5) ten aanzien van het vonnis van 31 januari 2012: Van dit vonnis zijn twee verschillende versies uitgegeven; één bij wijze van grosse en één over de fax verstuurde versie, slechts voorzien van twee stempelhandtekeningen. Deze versies zijn niet ondertekend door de voorzitter en de griffier, hetgeen strijd oplevert met het bepaalde in artikel 160, tweede lid, Rv en artikel 230, derde lid, Rv en bovendien niet voorzien van de vermeldingen “in naam der Koningin” en “in aanwezigheid van de griffier” waardoor niet kan worden nagegaan of de griffier heeft deelgenomen aan de beraadslagingen. Dit levert strijd op met het bepaalde in artikel 120 GW en artikelen 5 en 7 RO. Deze versies zijn niet betekend aan [eiser sub 1] en de stichting, maar wel in strijd met artikelen 430, derde lid, en 439, derde lid, Rv geëxecuteerd met behulp van exploten van het non-existente deurwaarderskantoor LAVG Eindhoven.
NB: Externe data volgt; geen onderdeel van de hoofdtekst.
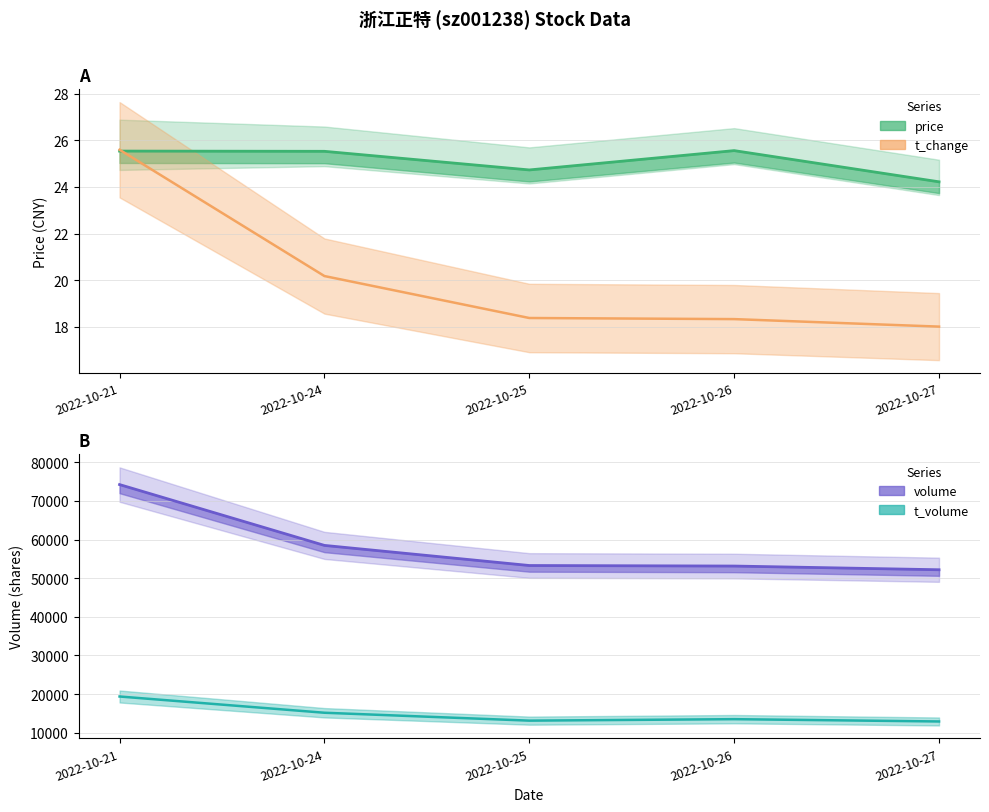

What is the maximum value for t_volume (line)?

19365.0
6) ten aanzien van de zitting van 1 oktober 2012: Eerst anderhalf jaar later, op 10 april 2014, is een proces-verbaal verstrekt dat ten onrechte is opgemaakt als grosse. De (anonieme) handtekeningen onder het verstrekte exemplaar zijn niet dezelfde als die onder de minuut van dit proces-verbaal.
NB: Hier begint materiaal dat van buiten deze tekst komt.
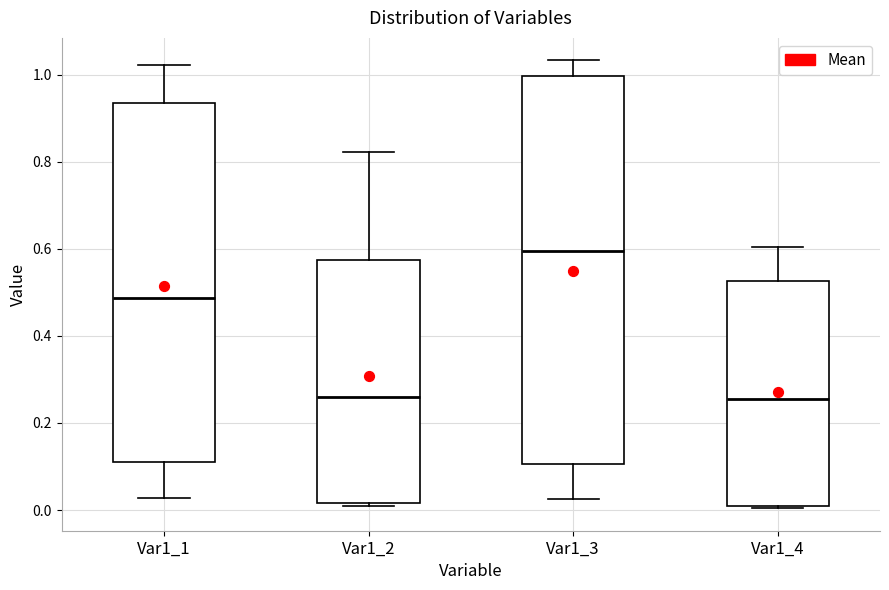

Reading left to right, transcribe this box plot: for each box, give where its median line is, the range the box spans, and where its two whiskers end, as read against the y-axis. The values are not printed on the chart, so give them approximately, as read against the axis.

Var1_1: median 0.48, box 0.10 to 0.94, whiskers 0.02 to 1.02
Var1_2: median 0.26, box 0.02 to 0.58, whiskers 0.00 to 0.82
Var1_3: median 0.60, box 0.10 to 1.00, whiskers 0.02 to 1.04
Var1_4: median 0.26, box 0.00 to 0.52, whiskers 0.00 to 0.60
7) ten aanzien van het arrest van 28 mei 2013: Er zijn door medewerkers van het hof tegenstrijdige mededelingen gedaan over wie de minuut van dit arrest hebben ondertekend, terwijl de minuut door de voorzitter en de griffier dient te worden ondertekend en niet door de rolraadsheer. De minuut is eerst op
16 april 2015 van de griffie verkregen. De grosse van dit arrest is slechts ondertekend door de enkele vermelding “w.g. griffier w.g. rolraadsheer”. Het arrest ontbeert voorts de mededeling “in het openbaar uitgesproken in aanwezigheid van de griffier”, waardoor niet valt na te gaan of de verplichting dat de griffier deelneemt aan de beraadslagingen is nageleefd. In dit arrest wordt ten slotte een niet-bestaand vonnis van de voorzieningenrechter van de rechtbank ’s-Hertogenbosch vernietigd, te weten een vonnis van 31 januari
2013, hetgeen het gehele arrest nietig maakt. Bovendien wordt onder nummer 4.6 van dit arrest een niet-bestaand arrest van dat hof vermeld, namelijk een arrest van 7 mei 2013. Het gaat niet aan dat een willekeurige griffie-medewerker een gerechtelijk product kan beïnvloeden.
8) ten aanzien van een veertigtal executie-exploten: Deze exploten zijn voor het merendeel betekend door het wettelijk nimmer bestaand hebbende gerechtsdeurwaarderskantoor LAVG, vestiging Eindhoven.